I‘ve also added slices, so no allocations at all are required when evaluating a VM. Slices point to a region of memory, and can be handed around in the VM like any other value.

If I cannot sleep again at a different date, I‘ll implement an interpreter for this in Python or so, so we can experiment with this. Maybe we‘ll get a compiler for that, too.

What do you guys think?

5 Likes

The belt concept introduces potential undefined behavior, is more complex to model than a stack, and has less functionality (given it can’t pop a value). Moreover, it seems the value you’re wanting from it can be gotten simply by implementing a rotating stack ( tos = stack[pos mod stack_limit] ) which many embedded forth engines have done in the past.

Being stack based keeps the language and the compiler extremely simple. Your belt is basically a register file with complications and invites a lot of complexities for mapping local variables which, although not necessarily super complex (see lisp & scheme for example), are still an order of magnitude or two more complex than simple stack based operations - especially when you consider the possibility of multiple stacks as a classic forth engine provides.

I understand the attraction to webasm but it’s primary focus of executing Javascript as fast as possible has made some architectural decisions that make it a poor general VM which is partially evidenced by the criticisms you’ve already noted in your own suggestions.

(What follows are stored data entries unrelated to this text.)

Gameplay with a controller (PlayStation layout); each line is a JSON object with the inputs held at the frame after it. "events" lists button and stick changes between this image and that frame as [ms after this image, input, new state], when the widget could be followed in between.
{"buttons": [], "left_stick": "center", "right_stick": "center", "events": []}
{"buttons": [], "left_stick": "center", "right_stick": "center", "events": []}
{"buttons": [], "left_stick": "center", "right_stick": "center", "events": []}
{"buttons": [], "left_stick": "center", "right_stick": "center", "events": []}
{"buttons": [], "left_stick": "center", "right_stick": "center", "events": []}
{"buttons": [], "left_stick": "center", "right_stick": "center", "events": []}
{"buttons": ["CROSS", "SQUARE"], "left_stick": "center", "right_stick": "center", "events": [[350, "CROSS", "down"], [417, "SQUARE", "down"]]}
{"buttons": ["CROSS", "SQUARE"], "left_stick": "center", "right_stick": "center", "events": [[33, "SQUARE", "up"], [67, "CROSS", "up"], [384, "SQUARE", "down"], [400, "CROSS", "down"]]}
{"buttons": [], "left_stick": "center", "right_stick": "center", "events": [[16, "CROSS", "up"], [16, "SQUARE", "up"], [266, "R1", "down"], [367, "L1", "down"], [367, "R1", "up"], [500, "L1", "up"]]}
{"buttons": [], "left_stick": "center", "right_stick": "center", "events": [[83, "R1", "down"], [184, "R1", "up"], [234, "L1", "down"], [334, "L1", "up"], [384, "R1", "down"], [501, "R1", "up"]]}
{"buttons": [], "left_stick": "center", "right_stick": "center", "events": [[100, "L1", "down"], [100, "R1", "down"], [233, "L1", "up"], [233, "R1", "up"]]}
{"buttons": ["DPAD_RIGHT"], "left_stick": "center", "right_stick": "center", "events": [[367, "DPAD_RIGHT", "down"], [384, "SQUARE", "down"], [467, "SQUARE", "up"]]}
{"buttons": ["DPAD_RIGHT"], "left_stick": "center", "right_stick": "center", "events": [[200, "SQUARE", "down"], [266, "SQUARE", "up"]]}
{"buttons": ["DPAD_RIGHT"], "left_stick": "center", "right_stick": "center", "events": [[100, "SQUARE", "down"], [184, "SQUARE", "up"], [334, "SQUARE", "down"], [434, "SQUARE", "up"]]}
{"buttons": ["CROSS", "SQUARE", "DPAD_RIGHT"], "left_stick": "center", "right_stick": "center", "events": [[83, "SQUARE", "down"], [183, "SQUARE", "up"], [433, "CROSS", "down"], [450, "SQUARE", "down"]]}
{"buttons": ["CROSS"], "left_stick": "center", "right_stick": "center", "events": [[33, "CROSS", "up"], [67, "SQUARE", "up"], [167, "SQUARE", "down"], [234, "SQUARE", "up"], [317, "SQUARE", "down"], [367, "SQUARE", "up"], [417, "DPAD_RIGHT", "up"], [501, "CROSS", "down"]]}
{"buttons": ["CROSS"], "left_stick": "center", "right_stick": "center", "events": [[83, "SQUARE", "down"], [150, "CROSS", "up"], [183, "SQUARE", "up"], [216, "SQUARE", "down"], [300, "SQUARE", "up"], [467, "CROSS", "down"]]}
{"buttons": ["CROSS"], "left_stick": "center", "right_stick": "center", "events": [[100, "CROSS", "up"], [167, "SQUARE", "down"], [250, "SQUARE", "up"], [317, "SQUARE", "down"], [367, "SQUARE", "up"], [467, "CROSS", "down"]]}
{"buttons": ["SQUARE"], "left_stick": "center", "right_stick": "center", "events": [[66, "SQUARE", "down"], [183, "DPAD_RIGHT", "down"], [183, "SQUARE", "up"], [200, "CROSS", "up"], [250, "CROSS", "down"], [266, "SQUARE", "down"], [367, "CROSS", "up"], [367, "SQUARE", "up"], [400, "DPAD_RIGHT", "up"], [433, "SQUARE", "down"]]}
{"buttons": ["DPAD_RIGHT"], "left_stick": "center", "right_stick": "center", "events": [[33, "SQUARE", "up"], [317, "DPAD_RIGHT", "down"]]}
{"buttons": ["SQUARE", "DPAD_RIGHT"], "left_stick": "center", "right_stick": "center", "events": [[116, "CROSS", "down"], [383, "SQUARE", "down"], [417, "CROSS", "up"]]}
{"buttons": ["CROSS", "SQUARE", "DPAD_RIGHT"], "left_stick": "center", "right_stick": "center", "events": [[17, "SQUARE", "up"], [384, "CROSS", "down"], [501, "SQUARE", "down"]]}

Agree completely that a VM’s ISA should be able to be implemented as an FPGA/ASIC. This is imminently doable and desirable. The key to such things, however, is being absolutely brutal in elimination of all complexity not absolutely required. A classic stack machine is really an ideal model if done right. The BTC & ETH VMs were clearly designed by people who hadn’t a lot of experience in such things before. I’d recommend reading Phil Koopman’s “Stack Computers - the new wave” which shows what’s possible with even primitive technology.